Segundo Oswaldo Grassiotto, a universidade é penalizada duas vezes com redução no repasse de recursos. No caso do Hospital de Clínicas, 60% dos atendimentos são do pronto-socorro, que realiza os serviços com as menores remunerações feitas pelo SUS. Porém, esse atendimento de emergência retira médicos que realizariam cirurgias eletivas de alta complexidade, como do coração e ortopédicas, que é a vocação natural do HC e que geram valores mais altos.
"Isso acontece porque trabalhamos com um pronto-socorro com as portas abertas, atendemos todos que procuram, e isso vai continuar. Temos que atender as pessoas que nos procuram", disse o reitor Tom Zé. De acordo com o DEAS, no segundo semestre de 2023 o PS realizou 27.728 atendimentos, dos quais 86,2% foram por procura espontânea, ou seja, os pacientes vão diretamente para a unidade, sem procurar um posto de saúde ou outro serviço em sua cidade. Outros 6,5% foram encaminhados pela Central de Regulação de Ofertas e Serviços de Saúde (Cross), órgão da Secretaria Estadual de Saúde que administra as vagas regionais; 2,8% foram levados pelo Serviço de Atendimento Móvel de Urgência (Samu); 0,2% pelos serviços de emergências das rodovias que cortam a região ou pelo helicóptero Águia da Política Militar; e 2,7% têm outras origens.
MANIFESTAÇÕES
Para Oswaldo Grassiotto, essa demanda no pronto-socorro poderia ser reduzida se os pacientes permanecessem em suas cidades de origem ou fossem orientadas a buscar a rede básica de saúde, que seria o local correto para o atendimento. "É mais do que justa a reivindicação da Unicamp. Nós temos que resolver esse problema o quanto antes", disse o deputado Barros Munhoz (PSDB), lembrando que muitas pessoas de sua cidade de origem, Itapira, procuram o HC da Unicamp.

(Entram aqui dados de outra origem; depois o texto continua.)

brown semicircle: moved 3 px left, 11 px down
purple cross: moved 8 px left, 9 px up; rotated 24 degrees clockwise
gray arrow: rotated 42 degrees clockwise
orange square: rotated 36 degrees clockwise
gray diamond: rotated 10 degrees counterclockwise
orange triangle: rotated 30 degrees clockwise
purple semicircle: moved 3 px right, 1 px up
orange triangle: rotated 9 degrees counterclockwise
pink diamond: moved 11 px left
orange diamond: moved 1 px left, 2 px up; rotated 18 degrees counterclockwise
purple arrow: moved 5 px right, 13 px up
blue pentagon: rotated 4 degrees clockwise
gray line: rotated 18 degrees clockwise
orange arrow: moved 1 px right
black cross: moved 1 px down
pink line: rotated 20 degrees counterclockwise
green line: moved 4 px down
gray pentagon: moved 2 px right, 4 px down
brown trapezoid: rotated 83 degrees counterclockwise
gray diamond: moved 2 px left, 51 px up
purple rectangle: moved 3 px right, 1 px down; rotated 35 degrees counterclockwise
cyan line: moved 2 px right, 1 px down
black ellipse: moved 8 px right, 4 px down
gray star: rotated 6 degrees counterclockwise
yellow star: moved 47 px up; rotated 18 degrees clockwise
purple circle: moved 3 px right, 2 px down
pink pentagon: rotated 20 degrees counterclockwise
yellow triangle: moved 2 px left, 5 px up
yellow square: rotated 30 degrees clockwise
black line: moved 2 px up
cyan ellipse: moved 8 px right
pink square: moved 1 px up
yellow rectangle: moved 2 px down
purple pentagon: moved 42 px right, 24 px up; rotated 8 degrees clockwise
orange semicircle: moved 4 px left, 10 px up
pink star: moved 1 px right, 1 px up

O parlamentar Dirceu Dalben (Cidadania) também defendeu a posição da instituição e ressaltou que a promessa do governo estadual de contratar serviços ociosos da rede particular para desafogar a rede pública de saúde não foi implantada na região de Campinas. "Faz quase um ano e meio que isso foi prometido, mas nada foi feito. Também não avançamos na criação do Hospital Metropolitano", afirmou.
O reitor da Unicamp, Tom Zé, reforçou que trabalha para que a universidade ceda a área para a construção do novo hospital para garantir sua viabilização. Para a deputada Ana Perugini (PT), ao criar o SUS Paulista, faltou ao governo do Estado ouvir todos agentes envolvidos e defendeu mudanças no decreto. "A Unicamp precisa ser ouvida. Ela tem expertise no SUS", disse.
A Secretaria Estadual de Saúde (SES) divulgou, por meio de nota oficial, que "os hospitais públicos não foram incluídos por já disporem de orçamento público", referindo-se ao SUS Paulista. De acordo com a pasta, "a Tabela SUS Paulista corrige o subfinanciamento da tabela SUS federal, complementando com recursos do tesouro do Estado o montante mensal de R$ 27.440.602,17, para aproximadamente 102 prestadores filantrópicos das Redes Regionais de Atenção a? Saúde de Campinas". Sobre o Hospital Metropolitano em Campinas, "o projeto está sob discussão e estudo entre o Departamento Regional de Saúde (DRS) de Campinas, os gestores locais e a SES", acrescentou.